British Law Enforcement Agencies Campaign to Use Biased Face Scanning Systems

Law enforcement agencies across the UK effectively campaigned to deploy a face scanning system known to be biased against women, young people, and individuals from ethnic minority groups, following complaints that a more accurate version produced fewer investigative leads.

How the System Works

British police use the national police database to carry out retrospective facial recognition searches. This process entails matching a “probe image” of a person of interest against a database of more than 19 million mugshots to find possible hits.

Admitted Bias

The Home Office conceded last week that the system was biased. This admission came after a review by the government's National Physical Laboratory found it misidentified people of Black and Asian heritage and females at significantly higher rates than Caucasian males. The ministry stated it “took steps on the findings”.

“It prompts the question of whether this technology only becomes effective if users tolerate biases in race and sex. Operational ease is a weak argument for overriding fundamental rights.”

Long-Standing Problem

Official papers show that this bias has been known about for more than a year. Furthermore, law enforcement argued to overturn an earlier ruling that was intended to address the problem.

Senior officers were notified of the algorithmic discrimination in September 2024. The government-ordered NPL review found the system was had a higher probability to produce false positives for photos of females, Black people, and those under 40 years old.

A Policy U-Turn

In response, the national police leadership body mandated that the accuracy setting required for possible hits be raised to a level where the bias was greatly diminished.

However, this directive was reversed the next month following complaints from police that the modified technology was generating a lower number of “useful lines of inquiry”. Internal records show the stricter setting cut the number of searches that yielded potential matches from over half to a mere under 15%.

Profound Inequalities

Although the authorities refused to say what threshold is currently used, the recent NPL study found the system could generate false positives for women of Black heritage nearly a hundred times more often than for Caucasian women at specific configurations.

The ministry commented on these findings: “Our evaluation identified that in a limited set of circumstances the algorithm is has a greater tendency to wrongly flag some demographic groups in its search results.”

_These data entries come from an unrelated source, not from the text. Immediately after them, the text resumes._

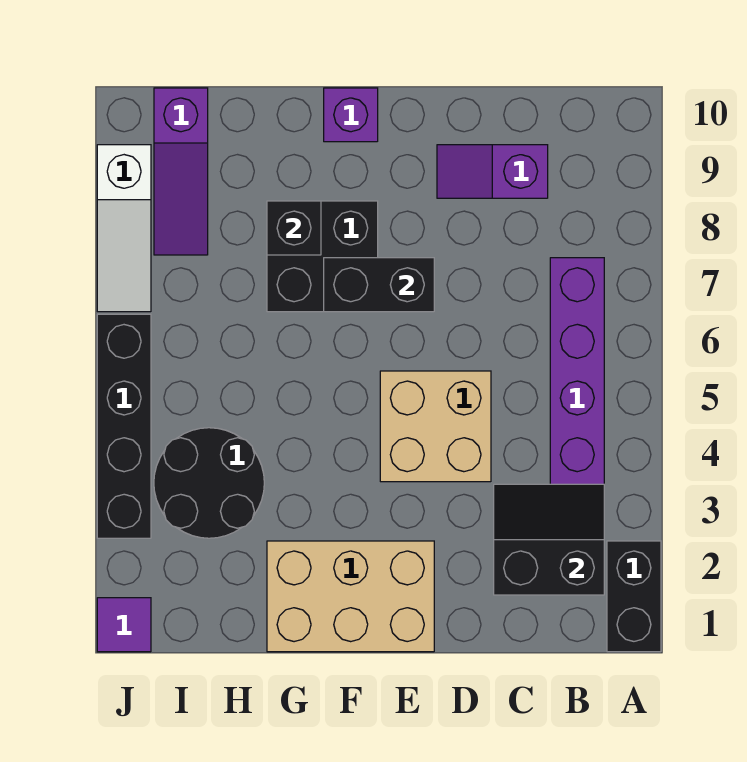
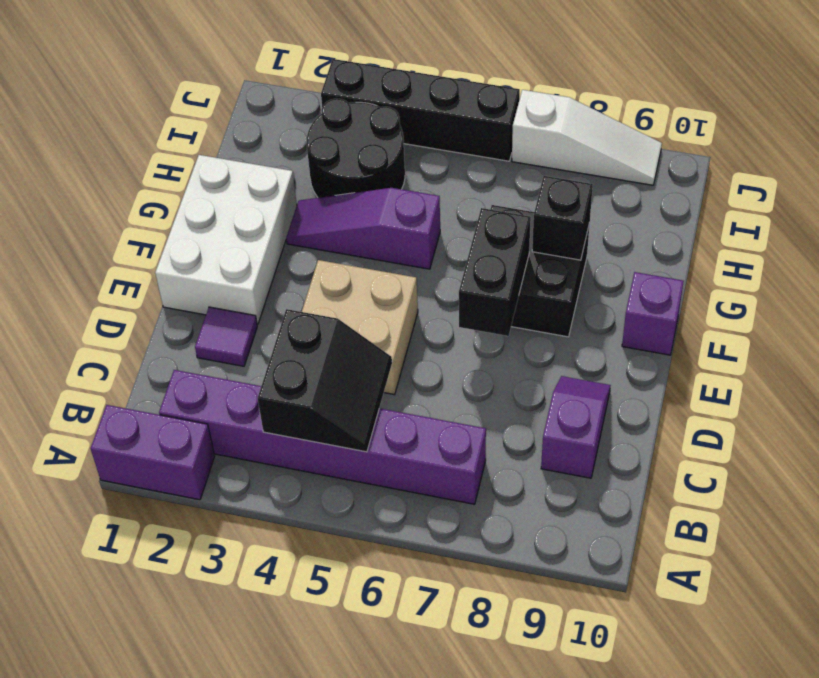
black 1x2 brick [607,541,661,652] -> purple 1x2 brick [91,405,215,500]
black 2x2 slope [494,484,604,595] -> black 2x2 slope moved to [258,309,392,452]
tan 2x3 brick [267,541,434,652] -> white 2x3 brick [155,155,297,324]
purple 1x3 slope [154,88,208,255] -> purple 1x3 slope moved to [286,188,440,269]
purple 1x1 tile [97,598,151,652] -> purple 1x1 tile moved to [195,307,257,366]
white 1x3 slope [97,145,151,312] -> white 1x3 slope turned to [512,90,662,185]

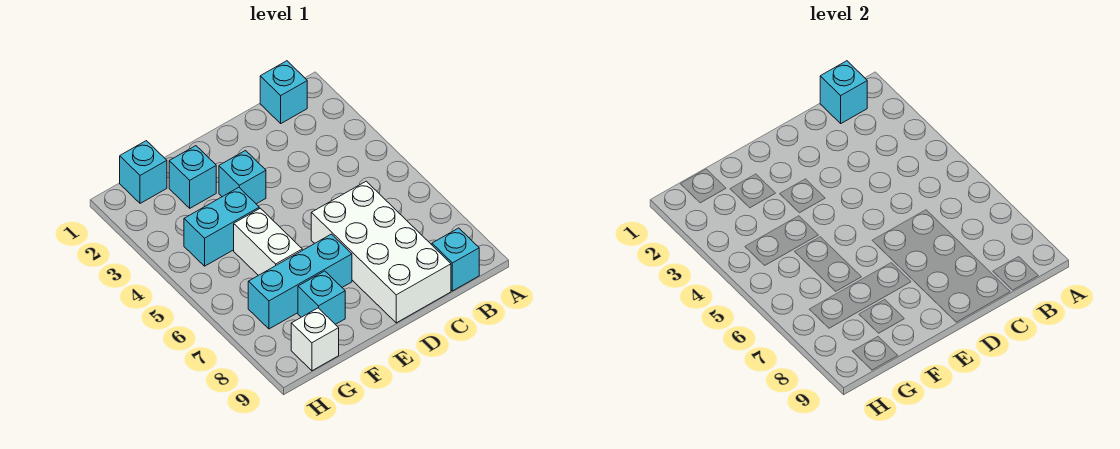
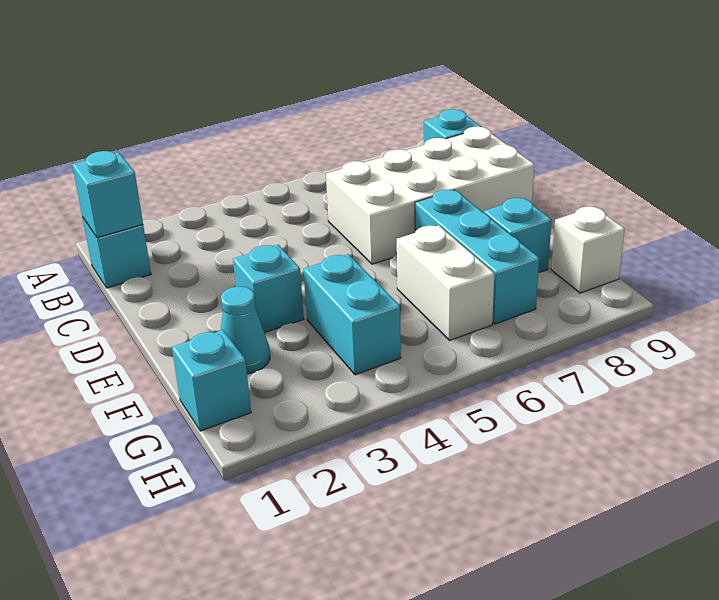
cyan 1x1 brick [169,146,216,208] -> cyan 1x1 cone [221,287,270,374]
white 1x2 brick [234,208,302,275] -> white 1x2 brick turned to [397,225,494,340]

Operational Effectiveness vs. Bias

Describing the effect of the temporary raise to the system's confidence threshold, the NPCC documents note: “This adjustment significantly reduces the impact of bias across protected characteristics of race, age and gender but had a substantially detrimental effect on police efficiency”. The documents further note that police units complained that “a once effective tactic returned results of questionable value”.

Wider Implementation Proposals

Meanwhile, the government has opened a ten-week public review on its plans to expand the use of facial recognition technology. Policing minister the relevant minister has described the tool as the “biggest breakthrough since DNA matching”.

Criticism from Advisors and Monitors

The chair of a police oversight board, chair of the advisory panel for the national policing equality strategy, said: “There was scant consideration through equality strategy sessions of the technology deployment despite clear relevance with the plan’s concerns.

“These revelations show yet again that the pledges to combat discrimination the police has made via the equality initiative are not being translated into wider practice. Independent assessments have cautioned that new technologies are being rolled out in a context where ethnic inequalities, weak scrutiny and faulty information gathering already persist.

“Any use of this technology must adhere to strict national standards, be independently scrutinised, and demonstrate it diminishes rather than compounds ethnic bias.”

Official Statement

A government representative stated: “The Home Office treat the findings of the study seriously and we have already taken action. A new algorithm has been externally evaluated and acquired, which has demonstrated no measurable discrimination. It will be trialled early next year and will be subject to further assessment.

“The foremost aim is protecting the public. This gamechanging technology will support police to put criminals and rapists behind bars. There is human involvement in every step of the procedure and no arrest or charge would be pursued without specialist personnel carefully reviewing the results.”

Brianna Stevenson
Brianna Stevenson

A seasoned gaming analyst with over a decade of experience in online casino trends and strategy development.